WHAT IS BEING ASKED: Could you rewrite the paragraph beginning "Formerly called Island Coffeehouse & Books" in the article below about the Langley coffeehouse makeover as a bulleted list of its main facts?
[[ DOCUMENT EXCERPT open ]]
Langley’s volunteer-run coffeehouse and bookstore gets a big makeover

The floor was sinking fast below the Langley street level, but the community rallied around the little café and came to its rescue.

The floor was sinking fast below the Langley street level, but the community rallied around the little café and came to its rescue.

It took about three and half months to finish, but now the South Whidbey Commons Coffeehouse Bookstore is percolating with life again.

Formerly called Island Coffeehouse & Books, the volunteer-run bookstore and café on Second Street has been remodeled and expanded with a new “Garden Room” for quiet reading, a new kitchen for food prep, storage and dishwashing, new plumbing and electrical updates, new landscaping and a state of the art sound system and lighting.

To date, $90,000 has been raised, in addition to $40,000 in in-kind donations, to complete the project.

Fundraising hasn’t wrapped up just yet.

“We still have about $10,000 more to raise,” said program director Gena Kraha.
[[ DOCUMENT EXCERPT closed ]]
[[ GIVEN ENTRIES open ]]
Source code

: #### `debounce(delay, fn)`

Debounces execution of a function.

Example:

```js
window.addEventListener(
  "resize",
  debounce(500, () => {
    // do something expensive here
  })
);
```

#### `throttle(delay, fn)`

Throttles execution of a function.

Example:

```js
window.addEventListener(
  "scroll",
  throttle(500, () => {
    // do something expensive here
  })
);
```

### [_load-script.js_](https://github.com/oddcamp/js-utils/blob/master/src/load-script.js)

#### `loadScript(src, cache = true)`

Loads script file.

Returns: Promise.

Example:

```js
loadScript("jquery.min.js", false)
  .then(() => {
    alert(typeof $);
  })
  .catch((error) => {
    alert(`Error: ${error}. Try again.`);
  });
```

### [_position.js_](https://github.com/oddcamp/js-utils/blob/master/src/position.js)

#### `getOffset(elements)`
[[ GIVEN ENTRIES closed ]]
TASK OUTPUT:
- Formerly called Island Coffeehouse & Books, the volunteer-run bookstore and café on Second Street has been remodeled and expanded.
- New "Garden Room" for quiet reading
- New kitchen for food prep, storage and dishwashing
- New plumbing and electrical updates
- New landscaping
- State-of-the-art sound system and lighting